### YOUR INSTRUCTIONS
Copy each entry below verbatim. Skip the pictures.

=== Section Start ===

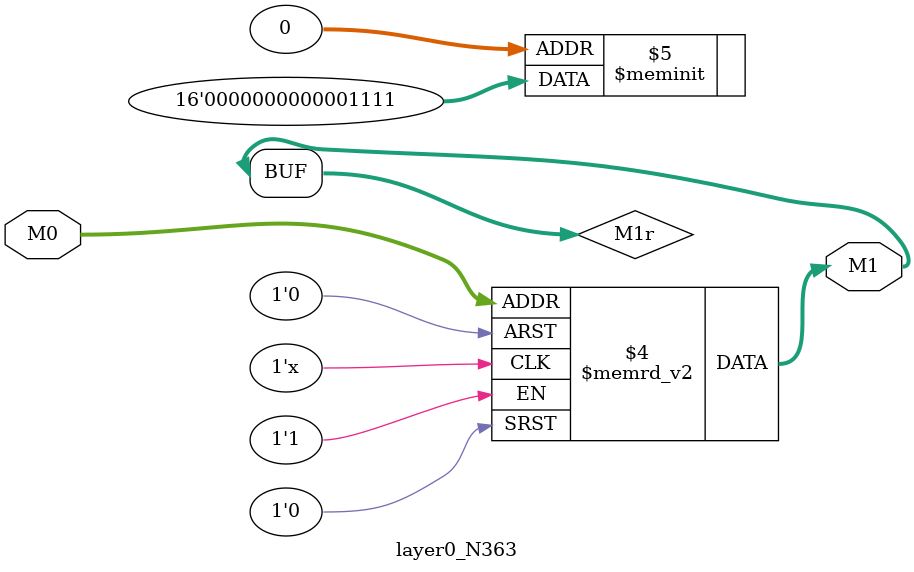
<source format=v>
module layer0_N363 ( input [2:0] M0, output [1:0] M1 );

	(*rom_style = "distributed" *) reg [1:0] M1r;
	assign M1 = M1r;
	always @ (M0) begin
		case (M0)
			3'b000: M1r = 2'b11;
			3'b100: M1r = 2'b00;
			3'b010: M1r = 2'b00;
			3'b110: M1r = 2'b00;
			3'b001: M1r = 2'b11;
			3'b101: M1r = 2'b00;
			3'b011: M1r = 2'b00;
			3'b111: M1r = 2'b00;

		endcase
	end
endmodule

</source>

=== Section End ===

### RESPONSE BOX
<source format=v>
module layer0_N363 ( input [2:0] M0, output [1:0] M1 );

	(*rom_style = "distributed" *) reg [1:0] M1r;
	assign M1 = M1r;
	always @ (M0) begin
		case (M0)
			3'b000: M1r = 2'b11;
			3'b100: M1r = 2'b00;
			3'b010: M1r = 2'b00;
			3'b110: M1r = 2'b00;
			3'b001: M1r = 2'b11;
			3'b101: M1r = 2'b00;
			3'b011: M1r = 2'b00;
			3'b111: M1r = 2'b00;

		endcase
	end
endmodule

</source>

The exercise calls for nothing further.